“看來寧總還是適合回去工作,這忙慣了的人啊,一旦休息下來,那真是吃也吃不好,睡也睡不香……”
“橋橋,”寧弈州很快打斷她,“我想問你一件事。”
他表情那麼嚴肅,讓顧橋心裡“咯噔”一下。
寧弈州這個人,並不是沒臉沒皮的,顧橋一度覺得他再喜歡什麼,也不會一而再、再而三地去爭取。
“你問。”
寧弈州這時繼續問道:“如果我追求你使用一些手段……你會覺得我不磊落而對我產生反感嗎?”
顧橋萬萬沒想到,他居然是這樣的寧弈州。
你用手段就用手段吧,怎麼還問出來呢?
顧橋咬住下唇,好半天都沒吭聲。
“我這個人,從小接受的教育就是為達目的不擇手段,你也知道,商場上總是如此,你不勾心鬥角,別人也會千般手段,所以習慣了,感情上難免也會帶出來。”
顧橋看著他:“既然是你的習慣,又何必問我呢?”
“你跟我不一樣,你正直、善良,很多手段你都非常不齒,我用手段,目的也是想贏,而現在贏的標準捏在你手裡,所以我必須得問。”
他真是……
坦誠得讓人覺得可愛。
顧橋側著頭看了那邊煮粉的方向一眼,寧弈州立刻就起身過去排隊了。
等他端著米粉重新回到餐桌邊的時候,顧橋說:“我吃飽了。”
寧弈州也不氣餒,他把粉往自己的方向一挪:“那我吃。”
顧橋覺得有些新奇,她自己是已經忘了,過去和寧弈州是怎麼樣相處的,但從那些報道上來看,寧弈州不應該是現在這樣的性格啊。

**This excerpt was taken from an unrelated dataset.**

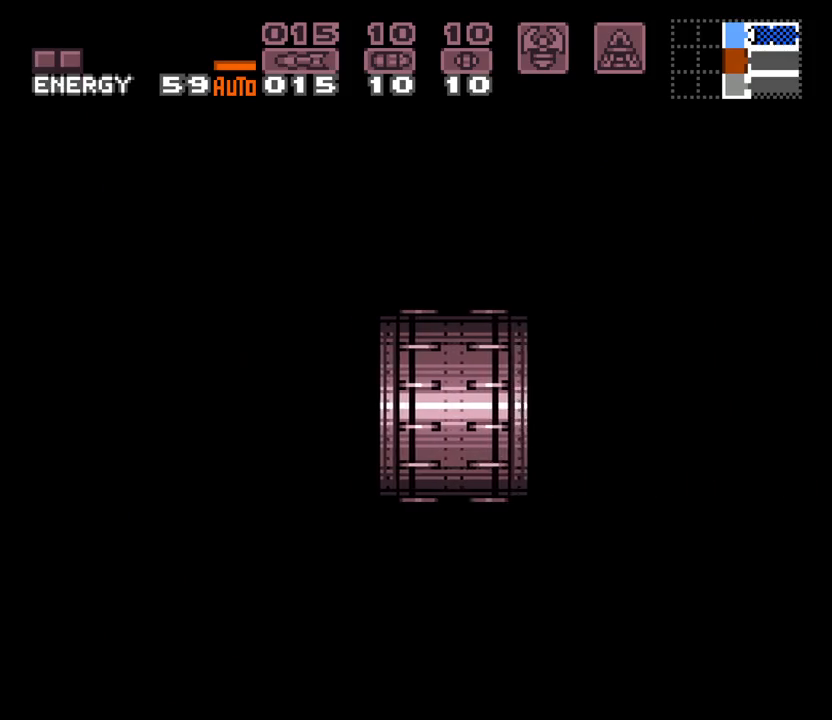
{"dt_ms": 500, "buttons": ["A", "DPAD_RIGHT"], "events": [[100, "L1", "down"], [200, "L1", "up"]]}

而且能讓凌風如此如臨大敵的,怎麼看也不會是一點脾氣都沒有的人。
顧橋托腮問他:“你做過堅持最久的一件事是什麼?”
寧弈州放下筷子,一心一意地回答她:“也許你覺得我這樣說是在投機取巧說好聽話,但我可以發誓,我堅持的最久的一件事,確實是愛你。”
“你這人說話不誠實,”顧橋示意他繼續吃,“你長這麼大每天都吃飯睡覺,也每天都處理寧恆的事,哪件事不比愛我長?”
結果她沒想到,寧弈州居然說:“你遠遠不知道我愛了你多久。”
顧橋敲了敲自己的額頭:“不要欺負失憶人士啊,我跟你說,我雖然失憶了可我不傻,你這樣的出身……愛我,大概是那時候已經查到了我的真實身份,知道我是寧家的人了吧。”
“不是,”寧弈州平靜地否認道,“我愛你,和你是不是寧家人無關,我當時一度困擾要怎樣才可以說服爺爺跟你在一起。”
顧橋抬頭看著他。
寧弈州回視顧橋,輕輕說道:“我當時知道你的身份之後非常矛盾,一來覺得我跟你結婚不會再有任何阻礙了,二來……”
二來,到時候顧橋知道真相,會不會覺得他對她的感情都是因為她才是寧家真正的繼承人呢?